Boey kim cheng biography of rory

Festival Festival archive Events Bombing of Poems C. For schools For organisations and companies Workshops in leisure time Upcoming workshops Spraakzaam Rotterdam. About Us. Contact us. By the time his novel was published, Boey had returned to Singapore, and our meetings had become few and far between. Our meetings in person, that is. We continued to commune on the page, and my poems have, variously over the years, responded to his poems, in direct and indirect ways.

He takes a fist-sized ball and starts his noodle magic, stretching the bands, the sleight-of-hand plain for you to see, weaving a stave of floury silent music. You stand islanded from the passage of bodies and cars, the art of la mian reeling you in to a music deep beneath the murmur of traffic, beyond the fusillade of a siren down the street.

Between here. Now you watch the handful of hand-pulled noodles dunked in a boiling pot, then scooped with a mesh ladle onto a waiting bowl of broth. You sit before it, enveloped in steam, chopsticks ready to seize the ends or beginnings, and start pulling them in. In the tepid winter sun we walk briskly to catch a bus to Chinatown, my footfall ten years behind yours.

We stand on a corner under tin awnings, peppered by spray, watching this familiar rain. The drains have had their fill. Unlike children, we skip puddles and try not to splash.

Boey kim cheng biography of rory: Martin Duwell summarises its contents

We are still strangers: under my small umbrella you are half-drenched. An old song surfaces: Wa neng nang…. Inside, surrounded by smells of home, my tongue loosens then slips into the cadences of Singlish. I tell you of the afternoons my grandmother fried sambal belachan in the house. You wrinkle your nose: these memories need neither grammar.

But where you go I cannot follow—I lost the language years ago. Outside, the rain has stopped. We drink our tea and split the bill. My face shrinks to a small rectangle in the right-hand corner as Boey joins me online. I am startled by how much grey is in his hair — in my mind, I think of Boey at age 40, the age he was when we first met in person.

Then I see my own visage, also at age 40, and remember that time passes, even as we attempt to hold on to it in our poems and on the page. I ask Boey about the genesis of his life as a poet. I started out very much alone, and it was mostly through instinct, and through browsing the shelves in libraries, that I found my mentors and my influences.

I think you invent your exemplars, you invent your influences, you invent your ancestors, as you start out.

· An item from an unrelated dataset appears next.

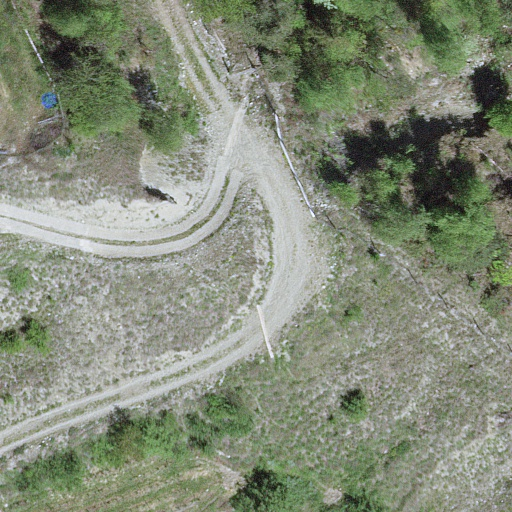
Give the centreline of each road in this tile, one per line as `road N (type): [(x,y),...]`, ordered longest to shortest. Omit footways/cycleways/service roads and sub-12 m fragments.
road 1 (track): [(0,218),(121,241),(176,237),(199,223),(245,149),(262,158),(286,222),(285,269),(259,326),(211,357),(0,440)]
road 2 (track): [(166,0),(245,149)]
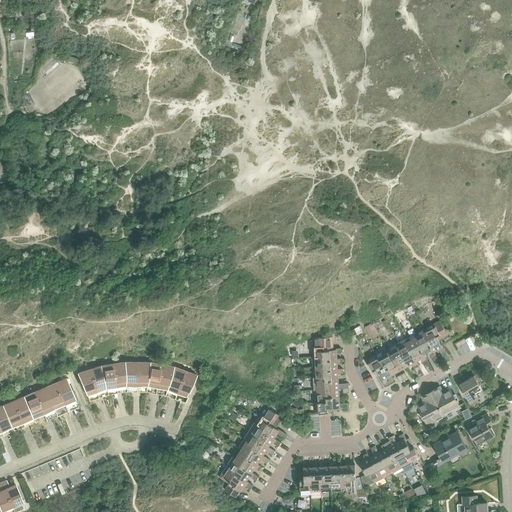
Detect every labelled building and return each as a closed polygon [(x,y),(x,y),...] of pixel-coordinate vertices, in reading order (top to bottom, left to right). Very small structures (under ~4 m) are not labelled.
[(439,320),(424,328),(430,339),(426,341),(432,351),(433,351),(438,349),(443,357),(447,355),(442,345),(441,345),(439,341),(448,336),(439,320)] [(365,327),(371,338),(379,334),(373,323),(365,327)] [(360,325),(350,331),(351,334),(353,336),(363,330),(362,328),(360,325)] [(424,328),(415,333),(421,343),(417,346),(423,356),(424,356),(425,356),(429,353),(432,358),(436,356),(433,351),(432,351),(426,341),(430,339),(424,328)] [(415,333),(406,338),(412,348),(408,350),(414,361),(415,361),(416,361),(420,358),(423,363),(427,361),(424,356),(423,356),(417,346),(421,343),(415,333)] [(315,346),(315,357),(323,356),(324,360),(336,360),(336,358),(336,353),(341,353),(341,348),(334,348),(334,349),(333,349),(332,337),(319,337),(320,346),(315,346)] [(406,338),(398,343),(403,353),(399,355),(406,366),(411,363),(414,368),(418,366),(416,361),(415,361),(414,361),(408,350),(412,348),(406,338)] [(398,343),(387,349),(398,370),(406,366),(399,355),(403,353),(398,343)] [(387,349),(375,355),(381,365),(385,363),(391,374),(398,370),(387,349)] [(381,365),(375,355),(366,360),(368,363),(375,376),(379,374),(381,378),(380,379),(383,385),(388,382),(385,377),(391,374),(385,363),(381,365)] [(313,367),(316,367),(324,366),(324,371),(336,370),(336,368),(337,368),(336,363),(342,363),(342,358),(336,358),(336,360),(324,360),(323,356),(315,357),(312,357),(313,367)] [(116,387),(126,385),(125,362),(113,363),(116,387)] [(126,385),(137,385),(137,362),(125,362),(126,385)] [(137,385),(147,385),(149,362),(137,362),(137,385)] [(147,385),(157,387),(161,364),(149,362),(147,385)] [(106,388),(116,387),(113,363),(101,365),(106,388)] [(157,387),(167,389),(173,367),(161,364),(157,387)] [(96,391),(106,388),(101,365),(89,369),(96,391)] [(316,367),(317,377),(325,377),(325,381),(337,380),(337,373),(342,373),(342,368),(336,368),(336,370),(324,371),(324,366),(316,367)] [(167,389),(176,393),(184,371),(173,367),(167,389)] [(87,395),(96,391),(89,369),(77,373),(87,395)] [(184,371),(176,393),(186,396),(196,375),(184,371)] [(459,383),(470,404),(476,401),(478,405),(480,404),(481,406),(494,399),(490,393),(487,395),(483,388),(481,389),(474,375),(462,381),(459,383)] [(317,377),(317,390),(338,388),(337,380),(325,381),(325,377),(317,377)] [(66,378),(55,383),(64,404),(75,400),(66,378)] [(55,383),(45,387),(54,408),(64,404),(55,383)] [(45,387),(34,392),(43,413),(54,408),(45,387)] [(437,387),(430,391),(442,414),(458,405),(450,389),(441,394),(437,387)] [(317,390),(318,402),(326,402),(326,398),(338,397),(338,388),(317,390)] [(442,414),(430,391),(423,395),(427,402),(418,407),(427,422),(442,414)] [(34,392),(24,396),(33,417),(43,413),(34,392)] [(24,396),(13,400),(22,422),(33,417),(24,396)] [(326,402),(318,402),(319,413),(333,412),(333,408),(338,407),(338,408),(343,408),(343,411),(348,411),(347,403),(339,403),(338,397),(326,398),(326,402)] [(13,400),(3,405),(12,426),(22,422),(13,400)] [(3,405),(0,406),(0,427),(1,431),(12,426),(3,405)] [(286,433),(283,432),(278,428),(277,429),(275,428),(281,419),(271,412),(268,418),(260,413),(255,422),(264,428),(262,432),(272,438),(273,437),(276,433),(283,438),(286,433)] [(233,413),(229,418),(234,421),(238,416),(233,413)] [(492,422),(487,413),(474,420),(476,423),(477,424),(469,429),(477,444),(493,436),(487,425),(492,422)] [(255,422),(249,430),(259,437),(257,440),(267,447),(268,446),(271,442),(278,446),(280,442),(273,437),(272,438),(262,432),(264,428),(255,422),(254,422),(255,422)] [(249,430),(244,439),(253,445),(251,449),(261,455),(262,454),(262,455),(265,450),(272,455),(275,450),(268,446),(267,447),(257,440),(259,437),(249,430)] [(436,445),(444,461),(465,449),(456,432),(449,435),(447,433),(440,437),(443,441),(436,445)] [(401,440),(396,443),(397,443),(395,444),(401,454),(405,452),(409,460),(418,454),(411,442),(407,444),(405,439),(406,439),(403,433),(398,435),(401,440)] [(387,448),(388,448),(387,449),(392,459),(396,457),(401,467),(410,462),(409,460),(405,452),(401,454),(395,444),(397,443),(396,443),(392,435),(388,438),(392,445),(387,448)] [(267,458),(262,455),(262,454),(261,455),(251,449),(253,445),(244,439),(243,439),(238,447),(241,450),(248,454),(246,457),(256,464),(257,463),(260,459),(267,463),(269,459),(267,458)] [(383,450),(379,453),(378,453),(384,464),(387,462),(392,472),(401,467),(396,457),(392,459),(387,449),(388,448),(387,448),(385,443),(380,445),(383,450)] [(374,455),(370,457),(370,458),(369,458),(375,469),(378,467),(383,477),(392,472),(387,462),(384,464),(378,453),(379,453),(375,445),(370,448),(374,455)] [(241,450),(236,458),(242,462),(240,466),(250,473),(251,472),(254,467),(259,470),(261,466),(257,463),(256,464),(246,457),(248,454),(241,450)] [(366,486),(374,482),(383,477),(378,467),(375,469),(369,458),(370,458),(370,457),(367,453),(363,455),(365,460),(359,463),(365,474),(361,476),(366,486)] [(227,464),(230,467),(237,471),(234,474),(245,481),(246,480),(249,476),(256,480),(258,476),(256,475),(251,472),(250,473),(240,466),(242,462),(236,458),(232,456),(227,464)] [(344,465),(334,466),(335,479),(330,479),(331,487),(341,486),(341,478),(345,478),(344,465)] [(355,465),(344,465),(345,478),(341,478),(341,486),(351,486),(351,478),(355,478),(355,465)] [(320,479),(321,487),(321,491),(328,491),(328,487),(331,487),(330,479),(335,479),(334,466),(324,467),(324,479),(320,479)] [(253,485),(250,483),(246,480),(245,481),(234,474),(237,471),(230,467),(226,473),(223,471),(219,477),(229,483),(225,489),(236,496),(243,484),(250,489),(253,485)] [(314,480),(314,467),(303,468),(304,479),(300,480),(300,489),(310,488),(310,480),(314,480)] [(324,467),(314,467),(314,480),(310,480),(310,488),(321,487),(320,479),(324,479),(324,467)] [(15,484),(5,489),(12,506),(22,501),(15,484)] [(414,489),(417,495),(426,492),(422,484),(414,489)] [(5,489),(0,490),(0,507),(1,510),(12,506),(5,489)] [(411,489),(405,492),(408,498),(414,494),(411,489)] [(467,504),(467,510),(467,511),(491,511),(491,509),(487,509),(487,502),(477,503),(476,495),(462,496),(463,504),(467,504)]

Boey kim cheng biography of rory: Boey Kim Cheng, “Foreword” in Ars

That sense of discovery was very real, and that changed me irrevocably. They have stayed with me all these years. I ask Boey why he decided to write all those years ago, for not all readers necessarily become writers. Boey pauses.

Boey kim cheng biography of rory: The exegesis manuscript was given project

Part of me wants to keep it shrouded in mystery, as a superstition. There was definitely also the influence of the Irish poets Seamus Heaney and Derek Mahon in my early work. I even learned German for a number of years so I could read Rilke properly. They have the means. They have it all so it will not hurt, so history is new again.

The piling will not stop. I ask Boey what his first poems were about. He talks about his time spent in the Singapore Armed Forces — every male citizen of the country has to undertake two-and-a-half years of compulsory military service — and how he viewed poetry as an act of transmutation of time, place, and events. And I felt the thrill of discovery — there was a sense of what poetry could do for me.

Writing is a way of opening up doors of perception within me, of surrendering myself to those moments of insight, of knowledge. The saint is afraid to move his hand, because the bird is nesting, and the saint forgets himself. And this is what happens to us poets, us writers, too. There are times when I am unable to distinguish Boey, the person, from Boey the poet, the writer, the scholar, the weary traveller.

Perhaps the plum will flourish on this soil, like the white plum in our yard, and transplanted. Boey's works are highly regarded by both the academic and writing communities in Singapore. Boey says that his poems about them are "attempts to memorialize them, to deal with their disappearance. With forgiveness. And love. You are afraid to lose them, the images, the very sense of who they are.

Boey's poems are on the A-level syllabus for English literature in Singapore. Contents move to sidebar hide. Article Talk. Read Edit View history. Tools Tools. Download as PDF Printable version. In other projects. Wikidata item. The native form of this personal name is Kim Cheng Boey. This article uses Western name order when mentioning individuals.

Singapore-born Australian poet. Early life [ edit ]. Career and achievements [ edit ]. Works [ edit ]. References [ edit ]. National Library of Singapore.